+ mm-vmscan-move-direct-reclaim-wait_iff_congested-into-shrink_list.patch added to -mm tree

akpm@xxxxxxxxxxxxxxxxxxxx · Thu, 30 May 2013 12:55:03 -0700

Subject: + mm-vmscan-move-direct-reclaim-wait_iff_congested-into-shrink_list.patch added to -mm tree
To: mgorman@xxxxxxx,Valdis.Kletnieks@xxxxxx,dormando@xxxxxxxxx,hannes@xxxxxxxxxxx,jslaby@xxxxxxx,kamezawa.hiroyu@xxxxxxxxxxxxxx,mhocko@xxxxxxx,riel@xxxxxxxxxx,trond.myklebust@xxxxxxxxxx,zcalusic@xxxxxxxxxxx
From: akpm@xxxxxxxxxxxxxxxxxxxx
Date: Thu, 30 May 2013 12:55:03 -0700


The patch titled
     Subject: mm: vmscan: move direct reclaim wait_iff_congested into shrink_list
has been added to the -mm tree.  Its filename is
     mm-vmscan-move-direct-reclaim-wait_iff_congested-into-shrink_list.patch

Before you just go and hit "reply", please:
   a) Consider who else should be cc'ed
   b) Prefer to cc a suitable mailing list as well
   c) Ideally: find the original patch on the mailing list and do a
      reply-to-all to that, adding suitable additional cc's

*** Remember to use Documentation/SubmitChecklist when testing your code ***

The -mm tree is included into linux-next and is updated
there every 3-4 working days

------------------------------------------------------
From: Mel Gorman <mgorman@xxxxxxx>
Subject: mm: vmscan: move direct reclaim wait_iff_congested into shrink_list

shrink_inactive_list makes decisions on whether to stall based on the
number of dirty pages encountered.  The wait_iff_congested() call in
shrink_page_list does no such thing and it's arbitrary.
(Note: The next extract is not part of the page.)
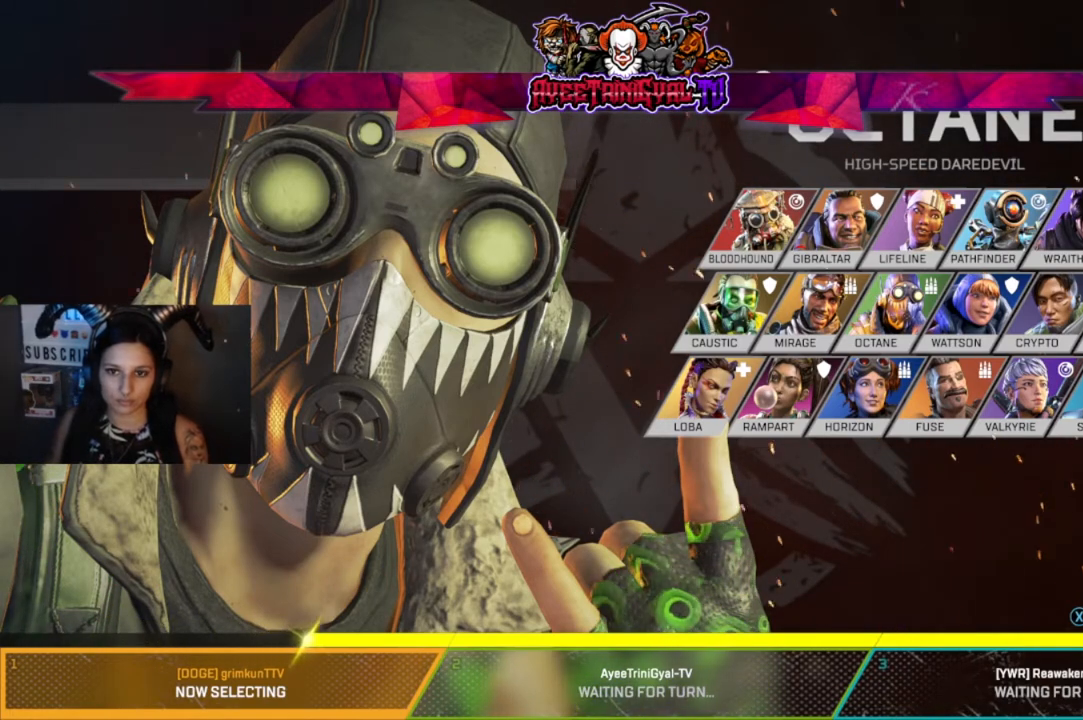
{"buttons": [], "left_stick": "center", "right_stick": "center", "events": [[200, "left_stick", "right"], [300, "left_stick", "center"]]}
This patch moves the decision on whether to set ZONE_CONGESTED and the
wait_iff_congested call into shrink_page_list.  This keeps all the
decisions on whether to stall or not in the one place.

Signed-off-by: Mel Gorman <mgorman@xxxxxxx>
Cc: Johannes Weiner <hannes@xxxxxxxxxxx>
Cc: Michal Hocko <mhocko@xxxxxxx>
Cc: Rik van Riel <riel@xxxxxxxxxx>
Cc: KAMEZAWA Hiroyuki <kamezawa.hiroyu@xxxxxxxxxxxxxx>
Cc: Jiri Slaby <jslaby@xxxxxxx>
Cc: Valdis Kletnieks <Valdis.Kletnieks@xxxxxx>
Cc: Zlatko Calusic <zcalusic@xxxxxxxxxxx>
Cc: dormando <dormando@xxxxxxxxx>
Cc: Trond Myklebust <trond.myklebust@xxxxxxxxxx>
Signed-off-by: Andrew Morton <akpm@xxxxxxxxxxxxxxxxxxxx>
---

 mm/vmscan.c |   62 ++++++++++++++++++++++++++------------------------
 1 file changed, 33 insertions(+), 29 deletions(-)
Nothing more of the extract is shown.